Chapter I introduces the innate and adaptive immune systems, which serve as the context for my dissertation, as well as the protein of interest in both systems.
Chapter II is a reprint of a study on which I was the second author. In this study, we investigated the role of caspase-8 in T cell survival. Caspase-8 deficient T cells were found to accumulate defectively in response to antigenic stimulation in vitro, and mice with caspase-8 deficient T cells (tCasp8-/- mice) were unable to mount a response to an acute viral infection. Inhibition of Ripk1 kinase was shown to rescue this accumulation defect in vitro, and this form of death was termed necroptosis due to its dependence upon Ripk1 and lack of shared morphological characteristics with apoptosis. However, it was unclear whether other proteins were also required for necroptosis. Both programmed necrosis (as defined by a requirement for cyclophilin D) and autophagy (as defined by a requirement for Atg7) had been proposed to play a role in T cell necroptosis. Ripk3 had also been shown to interact with Ripk1 and trigger programmed necrosis. We used genetic studies to show that while neither cyclophilin D nor Atg7 could rescue the accumulation defect of caspase-8 deficient T cells, Ripk3 did. Only mice with caspase-8 deficient T cells and an additional loss of Ripk3 (DKO mice) were able to mount a response to an acute viral infection. We also found that DKO mice developed a lymphoproliferative disease with similarities to lpr mice, which have a lupus-like autoimmune disease.
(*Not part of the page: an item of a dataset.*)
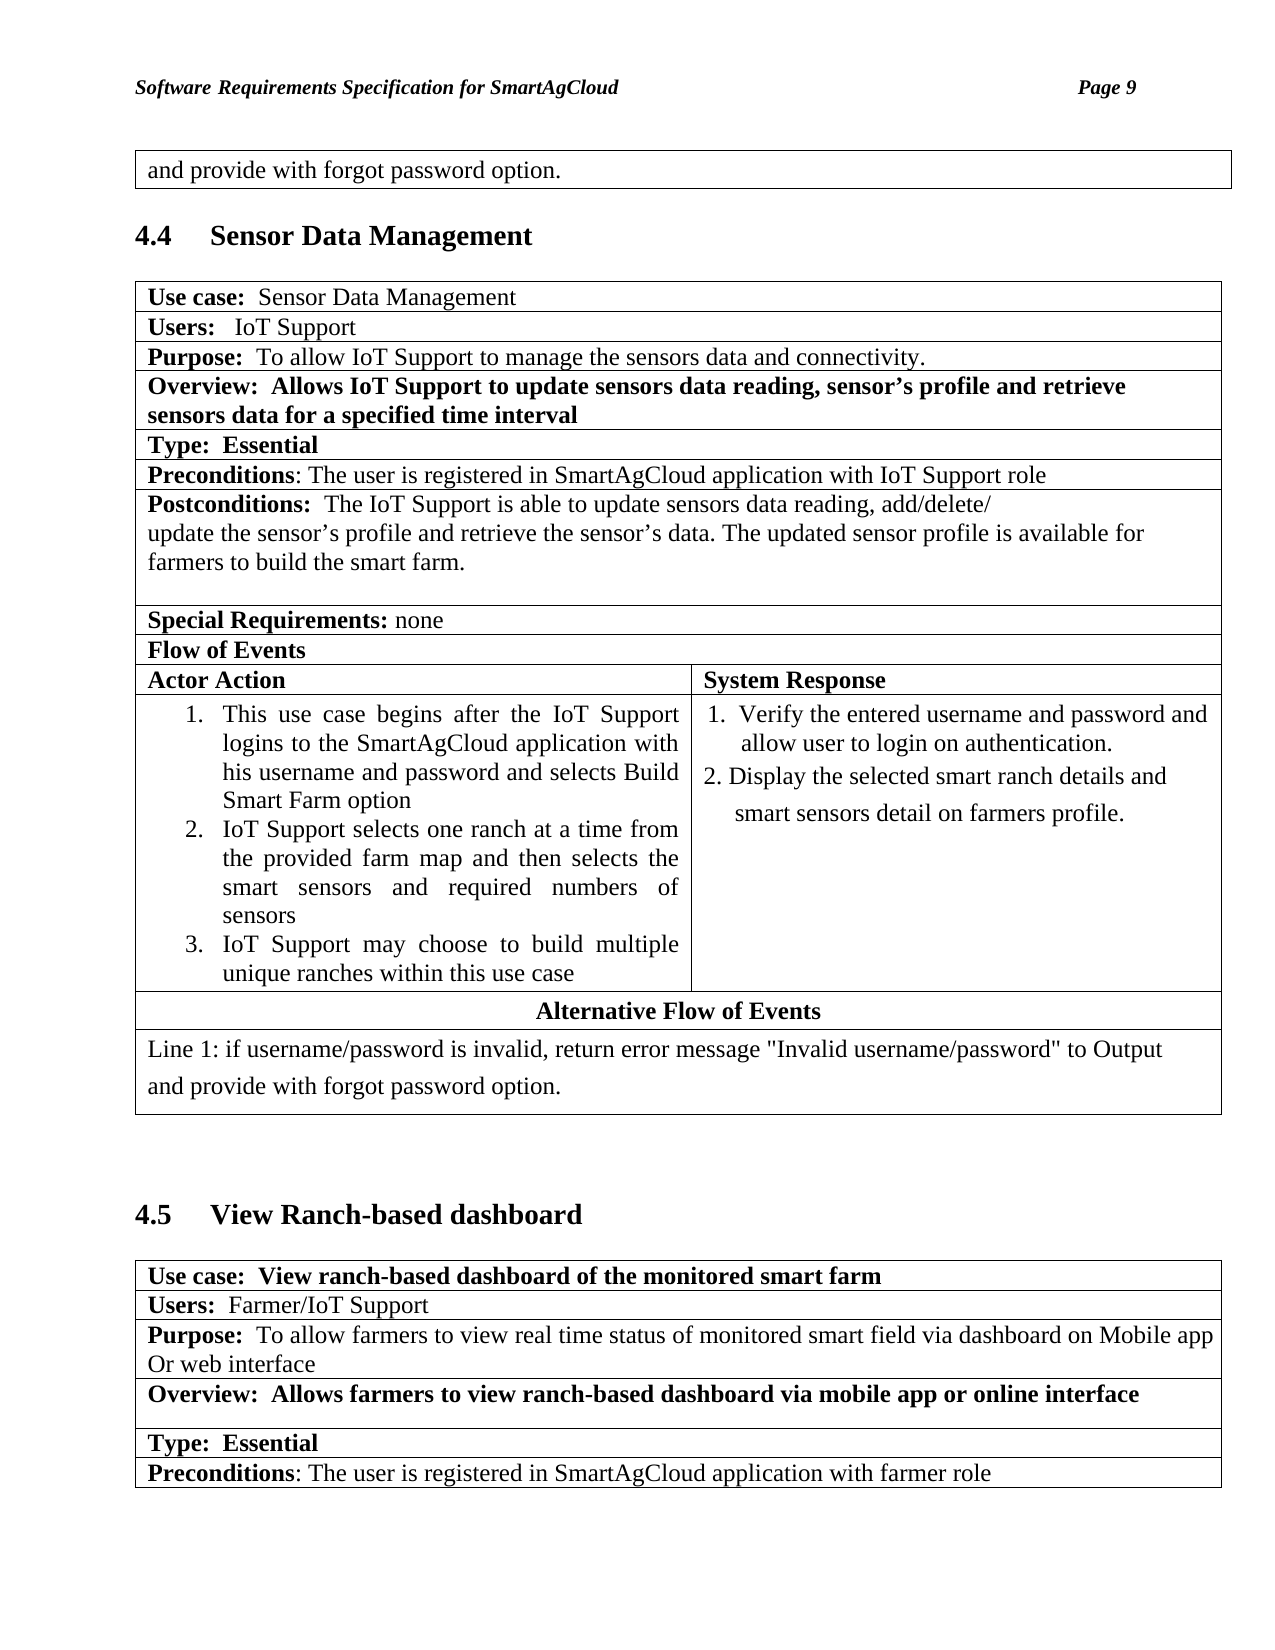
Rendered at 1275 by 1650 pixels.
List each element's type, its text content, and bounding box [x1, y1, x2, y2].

table_cell Overview: Allows farmers to view ranch-based dashboard via mobile app or online interface [136, 1379, 1221, 1427]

Chapter III examines the role of caspase-8 in another type of immune cell, dendritic cells (DCs). Caspase-8 was shown to negatively regulate the Rig-I innate immune signaling pathway, which produces type I interferons in response to RNA viruses. I found that mice with caspase-8 deficient DCs (dcCasp8-/- mice) develop an age-dependent autoimmunity characterized by hyperactivated DCs and T cells, organ immunopathology, and helper T cells that skew towards a Th1 phenotype. Since DC activation is considered required for a robust T cell response to viral infection, we next infected dcCasp8-/- mice with a chronic virus and found that they had an enhanced virus-specific T cell response characterized by less exhausted T cells and lower viral loads. Caspase-8 deficient DCs appeared to hyperactivate in response to Rig-I stimulation, which was likely dependent on endogenous activation of both IRF3 and NF-kB in the absence of caspase-8.